Separation with no boundaries

Every living cell has a highly complex internal organization. NCCR Bio-Inspired Materials researchers at Zurich’s Federal Institute of Technology (ETHZ) have been investigating the physical phenomena that determine intracellular compartmentalization.  

Phase separation is a central concept of materials physics – think of the three distinct phases of water as ice, a liquid and vapor. However, as a universal physical phenomenon, it still some distance from being entirely understood. Biological phase separation, for example, relates often to intracellular compartmentalization without membranes, featuring complex compositions and elasticity. Cells need to organize a variety of biochemical reactions within their confines. Part of this conundrum is solved by compartments called organelles, which contain their own environment, have their own boundary – usually a membrane – and allow chemical reactions to take place inside. One example are mitochondria, often called the cell’s power plant. Other compartments do not have a membrane though, such as the nucleoli, which produce the ribosomes that perform protein synthesis, inside the cell nucleus. How these different compartments coexist without membranes is still not entirely clear. One potential explanation is so-called liquid-liquid phase separation.
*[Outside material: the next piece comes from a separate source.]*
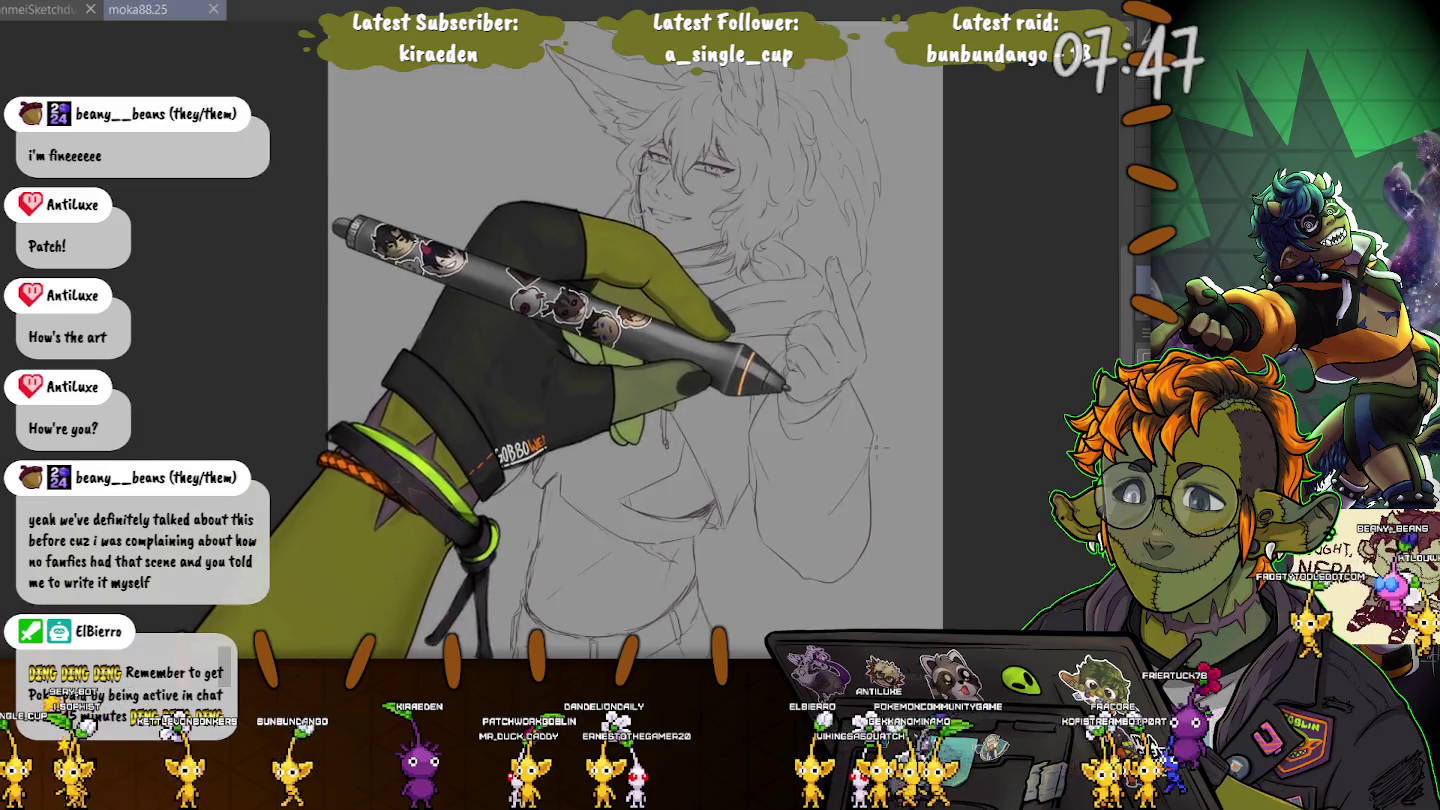
pyautogui.scroll(5, 700, 190)
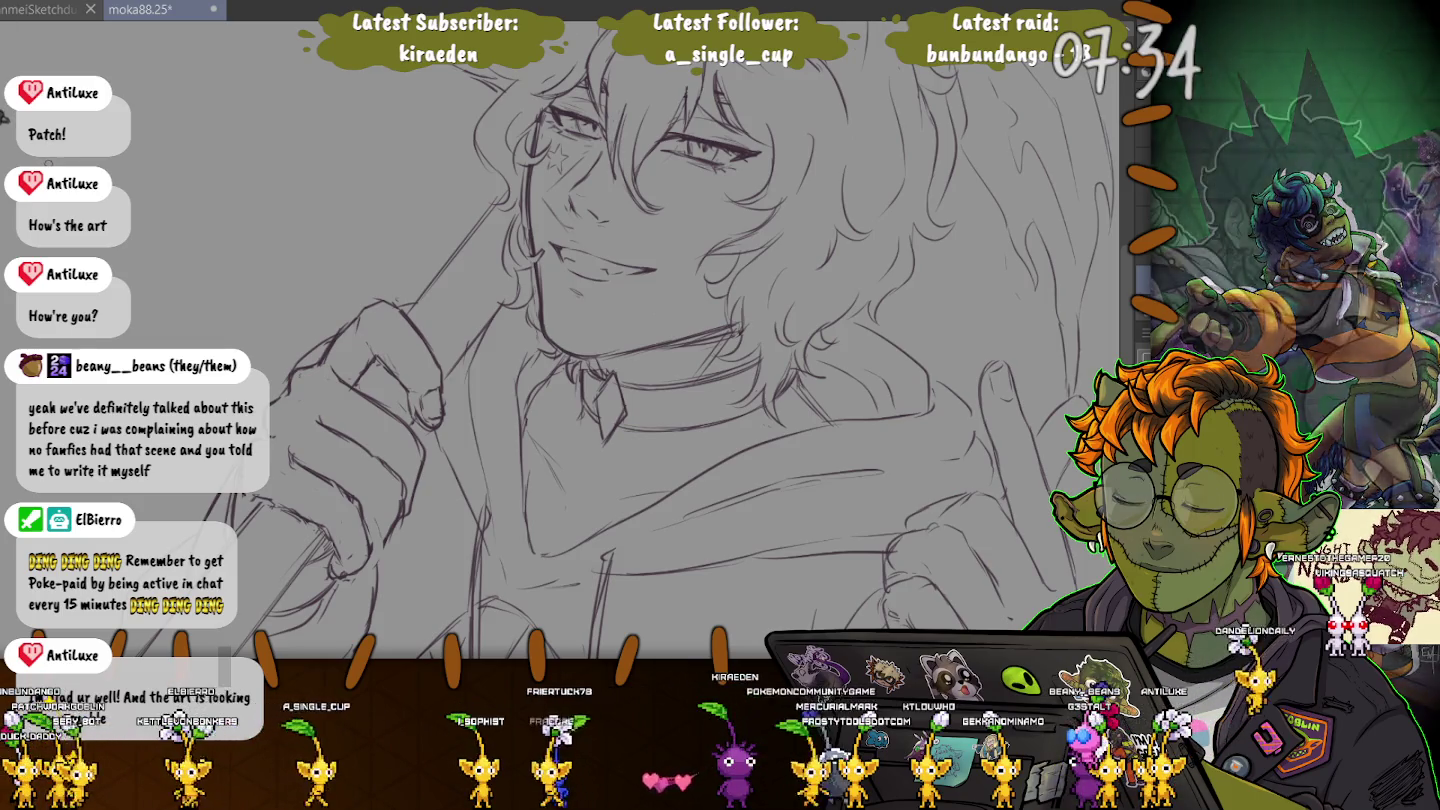
pyautogui.press('h')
Researchers led by NCCR Principal Investigator Prof. Eric Dufresne (ETHZ) chose to study the impact of elasticity on phase separation in synthetic polymer networks. They were inspired by previous work carried out by Dufresne on non-iridescent structural color in bird feathers. Results then suggested that phase separation was responsible for the nanostructures that generated vivid hues, but how the process began and ended was unclear. Understanding this biomimetic phase separation could provide a novel route for the assembly of useful photonic structures. Past experiments have shown that elasticity can markedly impact liquid–liquid phase separation in swollen synthetic polymer networks. In a homogeneous network, droplets grow to a fixed size, controlled by the network stiffness. When the network has an anisotropic state of stress, droplets grow with scale-independent ellipsoidal shapes. Other researchers have demonstrated that in the nucleus of living cells, phase-separating domains were found for example to form preferentially in chromatin-poor regions. Chromatin’s main task is to package long DNA molecules into more compact, denser structures. After drops were triggered to grow in chromatin-rich regions, they migrated toward chromatin-poor regions.

For their study, Dufresne and his colleagues used a synthetic polymer system, where mechanical properties and chemical solubility were tuned independently to reveal the impact of network mechanics on droplet nucleation and ripening. They found that network elasticity can suppress droplet nucleation deep inside the thermodynamically immiscible region, mechanically stabilizing supersaturated mixtures. The long-term stability of droplets is strongly affected by network elasticity. They also demonstrated that in a mechanically heterogeneous network the solute moves from stiff to soft regions by diffusive transport through the dilute phase.

These phenomena suggest that living cells might regulate the localization of organelles without membranes through gradients of their mechanical properties. “We were able to show that compressive stresses in a polymer network can suppress phase separation of the solvent that swells it, stabilizing mixtures well beyond the liquid–liquid phase-separation boundary,” explains Dufresne. Network stresses also drive a new form of ripening, driven by transport of solute down stiffness gradients. This elastic ripening can be much faster than conventional Ostwald ripening driven by surface tension, in which small particles shrink by releasing molecules that coalesce on larger ones.

According to Dufresne, further research is now required to quantify the heterogeneous mechanical properties of the cell interior, and the size distribution and surface tension of droplets. This will enable scientists to assess the relative contributions of surface tension and elasticity in a specific cellular context.

Reference: Rosowski, K. A.; Sai, T.; Vidal-Henriquez, E.; Zwicker, D.; Style, R. W.; Dufresne, E. R. Elastic ripening and inhibition of liquid–liquid phase separation, Nat. Phys., 2020, 16, 422–425.